Whaling Captains of Color: America’s First Meritocracy by Skip Finley, Naval Institute Press, 2020, 304 pages, $42.

Readers familiar with Moby Dick will re member Dagoo, the statuesque African harpooner trusted as one of the doomed Pequod’s best whale-killers, and those readers might remember that when Moby-Dick was first published in 1851, the well over three million black slaves then living in America could not even dream of such a life — not just the dangers of the whaling life but the freedoms. Dagoo was not a servant on board the Pequod; he was a skilled and valued member of the crew, slated to earn his share of the voyage’s takings. (Readers not familiar with Moby-Dick should perhaps do some soul-searching).

He was, in other words, a working member of a meritocracy, and such a thing was by no means fictional. In his new book, Skip Finley examines the reality of black men who earned their place as equals in the brutal world of the American whaling industry. Whaling Captains of Color: America’s First Meritocracy is an examination of a fascinating quirk in America’s history of race relations. 

Mr. Finley has consulted whaling museum archives and whaling vessel logbooks in order to collect portraits of 52 men of color who achieved the rank of captain on their whaling vessels, some of whom became wealthy through their endeavors at sea long before they were legally free men on land.

“Whaling men of color led colored and white men on 10,000-plus-mile journeys to exotic lands and experienced foreign life as free men,” Mr. Finley writes, “and then, after acquiring the sophistication of world travelers, had to return home to a hostile homeland.”

The chances for advancement were part of the violence of the enterprise. When whale-boats were lowered for the harpooning, captains very often went with them, and those whale-boats were often destroyed by the whales they were attacking, or towed beyond the horizon in a storied “Nantucket sleigh-ride.” But as Mr. Finley points out, even that violent, unpredictable world was preferable to slavery. Mr. Finley estimates that 20 to 30 per cent of all the men who participated in the American whaling industry were men of color: blacks, West Indians, Native Americans, and others.

The profits could be substantial. Whaling cruises could last for years, but at the peak of the industry, a ship returning with its holds full of whale oil and whalebone could pay off enormously for all concerned. In chapter after chapter of engaging profiles (accompanied by archival photos of weather-lined faces and eyes full of hard-won wisdom), Mr. Finley explores the lives and careers of the men of color who risked their lives at sea rather than risk their freedom on land.

“Whaling captains of color were just ‘colored’ when they returned to land,” he writes. “Few found investment opportunities that allowed them to grow whatever profits they retained.”

Some of them did manage to find such opportunities. We learn about men who owned ships, opened retail stores, and even a blacksmith who invented an important improvement in the design of the harpoon, but the impression is that this was rare.

As with most books about the whaling industry, Whaling Captains of Color spares almost no attention for the individuals at the heart of the story: the whales themselves.

“There are those who say that whales are the first animals mentioned in the Bible (Genesis 1:21, King James version: ‘and God created great whales’),” Mr.

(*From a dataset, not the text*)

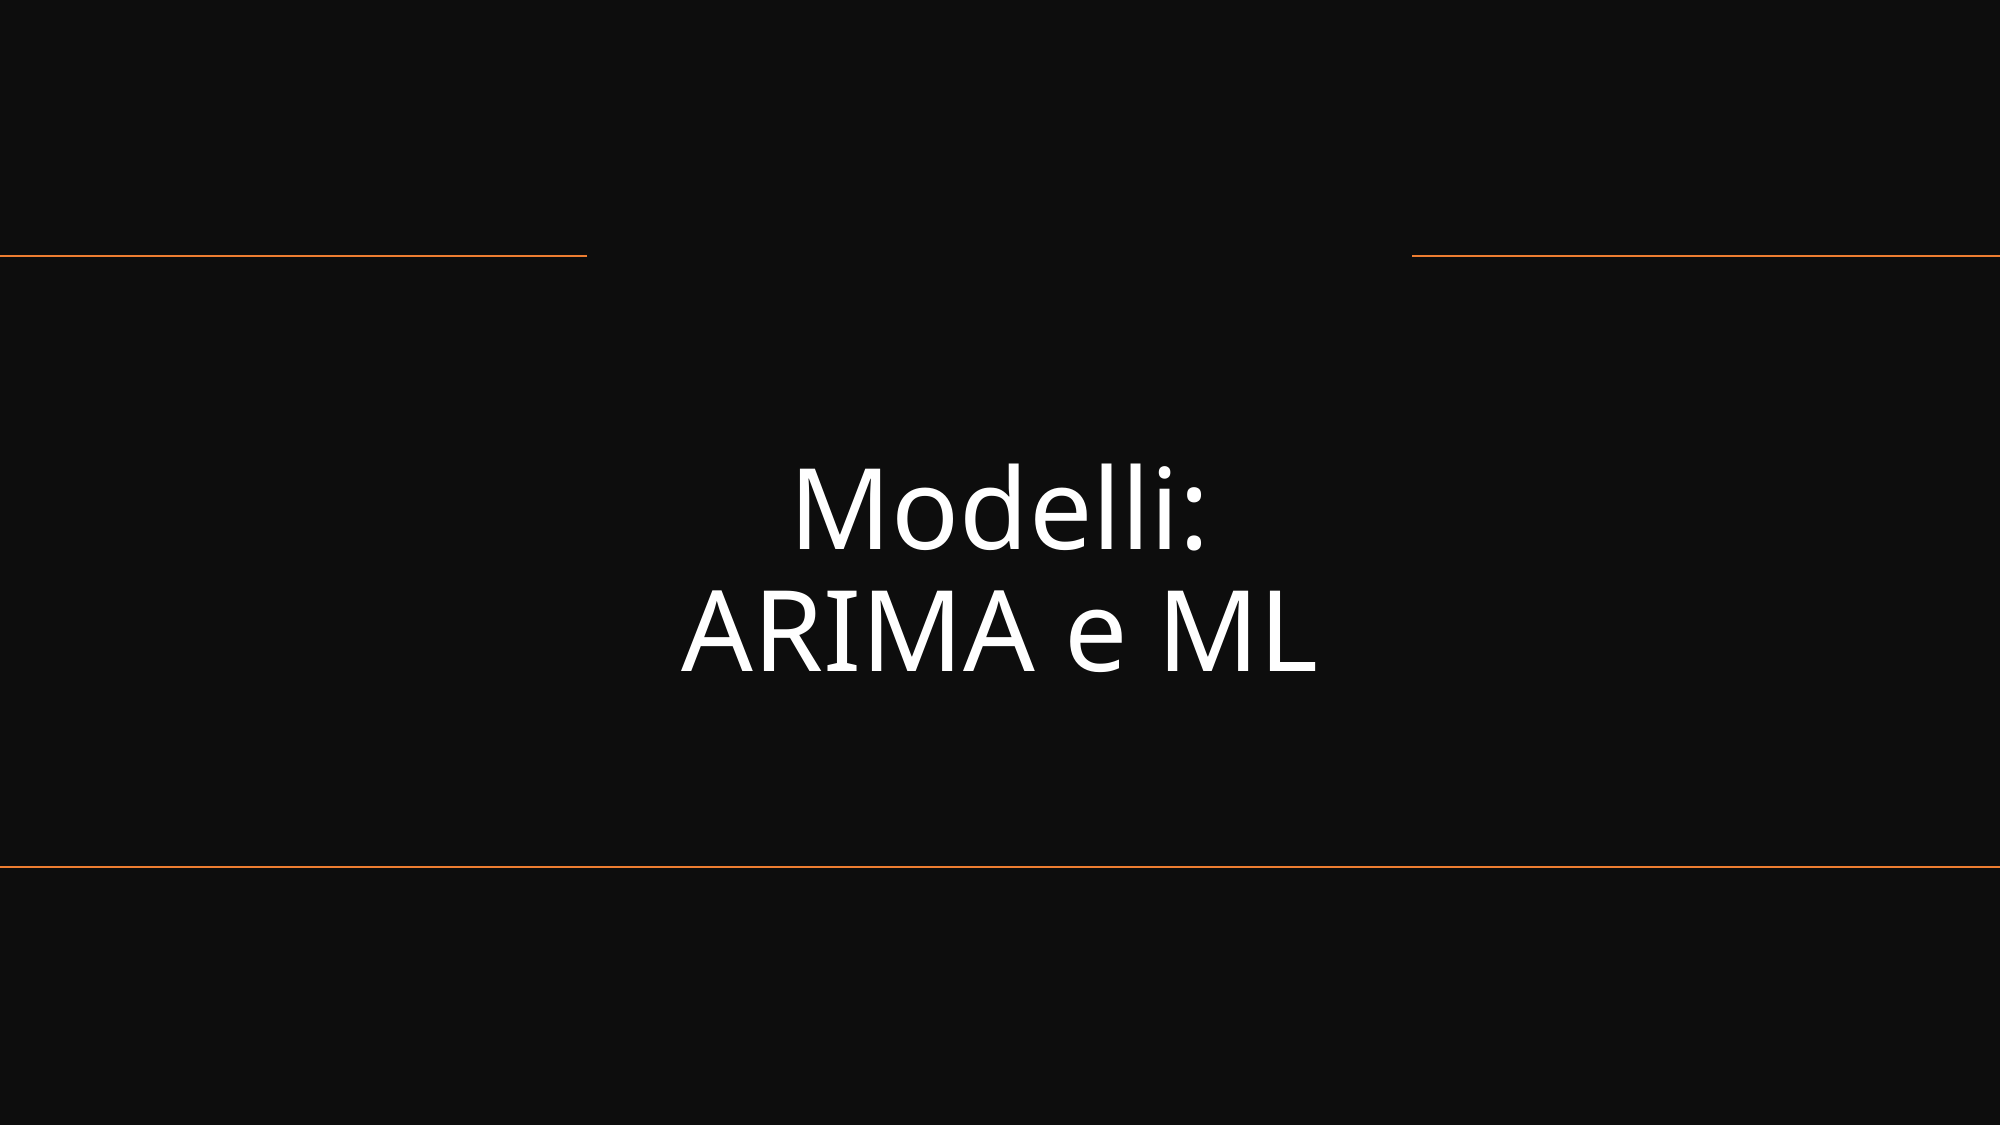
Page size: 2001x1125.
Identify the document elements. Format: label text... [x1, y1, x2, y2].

Finley writes at one point, “but I’m fairly certain it was that pesky snake.” (It was actually birds).

Readers learn that “submariners around the world have come to understand that whales ‘speak’ various dialects.” In fact, whales do speak, and remember, and care; the beings hunted nearly to extinction by 19th-century whaling captains were intelligent, affectionate members of close-knit family structures. Thankfully, as Mr. Finley points out, the general attitude has largely changed. Nowadays, he writes, “We love whales, admire them, want to save them.”

Like those general attitudes, so too the whaling industry itself changed. Whaling vessels were slow, cumbersome craft, easily pirated, and by the mid-19th century, better and cheaper substitutes for both whale oil and whalebone were developed, rendering whaling obsolete. As Mr. Finley puts it, “The business based on its unsustainable product was doomed.”

Whaling Captains of Color follows its cast of characters to their lives after the whaling industry had ended, continuing to illuminate an important chapter in American history.